** EXERCISE INPUTS follows **

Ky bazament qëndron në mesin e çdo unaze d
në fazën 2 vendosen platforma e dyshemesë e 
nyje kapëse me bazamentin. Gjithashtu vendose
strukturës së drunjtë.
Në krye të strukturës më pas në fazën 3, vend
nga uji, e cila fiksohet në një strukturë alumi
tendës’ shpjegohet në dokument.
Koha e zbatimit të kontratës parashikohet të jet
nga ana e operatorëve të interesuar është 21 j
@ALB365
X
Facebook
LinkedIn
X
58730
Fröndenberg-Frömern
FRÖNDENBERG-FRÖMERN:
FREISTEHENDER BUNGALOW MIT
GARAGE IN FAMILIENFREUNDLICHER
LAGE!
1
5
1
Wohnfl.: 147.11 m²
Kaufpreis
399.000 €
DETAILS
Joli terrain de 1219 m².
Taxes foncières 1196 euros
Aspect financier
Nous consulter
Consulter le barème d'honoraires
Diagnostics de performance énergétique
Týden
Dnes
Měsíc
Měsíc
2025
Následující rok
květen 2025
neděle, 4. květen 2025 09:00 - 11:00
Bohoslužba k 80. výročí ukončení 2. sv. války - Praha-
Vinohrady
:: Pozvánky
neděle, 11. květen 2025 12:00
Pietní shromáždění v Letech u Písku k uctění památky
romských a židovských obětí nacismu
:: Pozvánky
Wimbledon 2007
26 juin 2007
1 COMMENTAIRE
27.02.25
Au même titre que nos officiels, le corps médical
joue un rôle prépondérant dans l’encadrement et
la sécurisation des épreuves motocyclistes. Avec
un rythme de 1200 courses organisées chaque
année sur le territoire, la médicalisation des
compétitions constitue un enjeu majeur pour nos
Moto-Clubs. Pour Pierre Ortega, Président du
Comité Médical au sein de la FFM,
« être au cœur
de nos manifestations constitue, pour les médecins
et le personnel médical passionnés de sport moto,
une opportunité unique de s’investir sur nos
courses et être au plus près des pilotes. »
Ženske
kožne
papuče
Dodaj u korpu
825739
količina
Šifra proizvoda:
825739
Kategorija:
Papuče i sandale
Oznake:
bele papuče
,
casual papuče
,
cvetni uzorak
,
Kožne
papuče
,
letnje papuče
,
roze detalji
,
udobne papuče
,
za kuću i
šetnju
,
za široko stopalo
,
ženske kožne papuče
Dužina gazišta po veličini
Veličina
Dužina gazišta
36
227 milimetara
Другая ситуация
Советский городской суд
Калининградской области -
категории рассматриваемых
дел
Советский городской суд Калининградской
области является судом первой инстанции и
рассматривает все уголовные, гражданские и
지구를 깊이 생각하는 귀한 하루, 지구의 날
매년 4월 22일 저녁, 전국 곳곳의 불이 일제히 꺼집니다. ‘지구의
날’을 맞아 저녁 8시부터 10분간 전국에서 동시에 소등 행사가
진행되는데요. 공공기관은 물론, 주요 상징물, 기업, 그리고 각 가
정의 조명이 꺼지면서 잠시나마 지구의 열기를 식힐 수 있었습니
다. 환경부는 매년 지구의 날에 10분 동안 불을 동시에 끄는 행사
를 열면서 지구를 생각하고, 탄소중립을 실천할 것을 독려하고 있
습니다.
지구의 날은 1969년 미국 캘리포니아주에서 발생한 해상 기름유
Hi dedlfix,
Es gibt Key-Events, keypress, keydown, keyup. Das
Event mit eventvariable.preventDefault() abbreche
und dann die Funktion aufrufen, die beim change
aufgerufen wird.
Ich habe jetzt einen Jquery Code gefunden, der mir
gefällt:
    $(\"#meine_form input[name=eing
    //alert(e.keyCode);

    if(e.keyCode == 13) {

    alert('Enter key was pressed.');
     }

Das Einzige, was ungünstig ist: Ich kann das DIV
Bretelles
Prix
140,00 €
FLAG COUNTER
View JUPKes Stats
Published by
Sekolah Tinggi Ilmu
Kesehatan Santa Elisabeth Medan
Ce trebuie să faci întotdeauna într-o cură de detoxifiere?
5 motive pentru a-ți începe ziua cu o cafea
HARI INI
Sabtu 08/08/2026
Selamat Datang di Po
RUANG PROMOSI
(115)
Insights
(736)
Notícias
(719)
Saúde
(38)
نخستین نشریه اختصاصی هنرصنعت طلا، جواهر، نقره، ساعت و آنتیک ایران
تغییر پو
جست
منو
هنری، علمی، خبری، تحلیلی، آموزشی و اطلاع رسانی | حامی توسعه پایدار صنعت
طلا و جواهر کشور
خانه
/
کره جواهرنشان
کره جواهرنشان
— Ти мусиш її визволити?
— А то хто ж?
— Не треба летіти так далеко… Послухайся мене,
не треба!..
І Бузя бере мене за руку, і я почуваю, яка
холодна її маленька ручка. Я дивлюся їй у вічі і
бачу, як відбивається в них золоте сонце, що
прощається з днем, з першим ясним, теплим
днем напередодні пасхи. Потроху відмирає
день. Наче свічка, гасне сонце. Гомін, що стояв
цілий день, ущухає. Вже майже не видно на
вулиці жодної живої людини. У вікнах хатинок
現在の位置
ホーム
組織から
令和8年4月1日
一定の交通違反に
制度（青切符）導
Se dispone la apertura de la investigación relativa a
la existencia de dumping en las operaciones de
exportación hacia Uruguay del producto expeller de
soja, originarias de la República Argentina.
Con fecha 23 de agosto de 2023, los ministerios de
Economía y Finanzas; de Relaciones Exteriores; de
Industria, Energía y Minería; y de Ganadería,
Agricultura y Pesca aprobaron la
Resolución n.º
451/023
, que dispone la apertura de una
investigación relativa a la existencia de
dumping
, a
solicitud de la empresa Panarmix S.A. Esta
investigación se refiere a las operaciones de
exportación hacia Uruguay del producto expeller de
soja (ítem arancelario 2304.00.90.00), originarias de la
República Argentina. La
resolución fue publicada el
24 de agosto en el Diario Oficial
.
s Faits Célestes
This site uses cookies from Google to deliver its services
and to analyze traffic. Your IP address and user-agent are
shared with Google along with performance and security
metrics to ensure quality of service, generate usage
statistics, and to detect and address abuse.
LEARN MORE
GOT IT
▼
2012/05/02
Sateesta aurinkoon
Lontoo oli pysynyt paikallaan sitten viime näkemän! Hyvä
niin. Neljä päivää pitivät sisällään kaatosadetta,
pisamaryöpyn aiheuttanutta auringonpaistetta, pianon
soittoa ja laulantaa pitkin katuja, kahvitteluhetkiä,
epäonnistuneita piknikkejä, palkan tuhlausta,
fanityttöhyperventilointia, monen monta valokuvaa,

** End of EXERCISE INPUTS **

> **DIRECTIONS FOR THIS TASK**
Report every line of the data above that contains the string "области", with case counting.

> **THE ANSWER**
Калининградской области -
области является судом первой инстанции и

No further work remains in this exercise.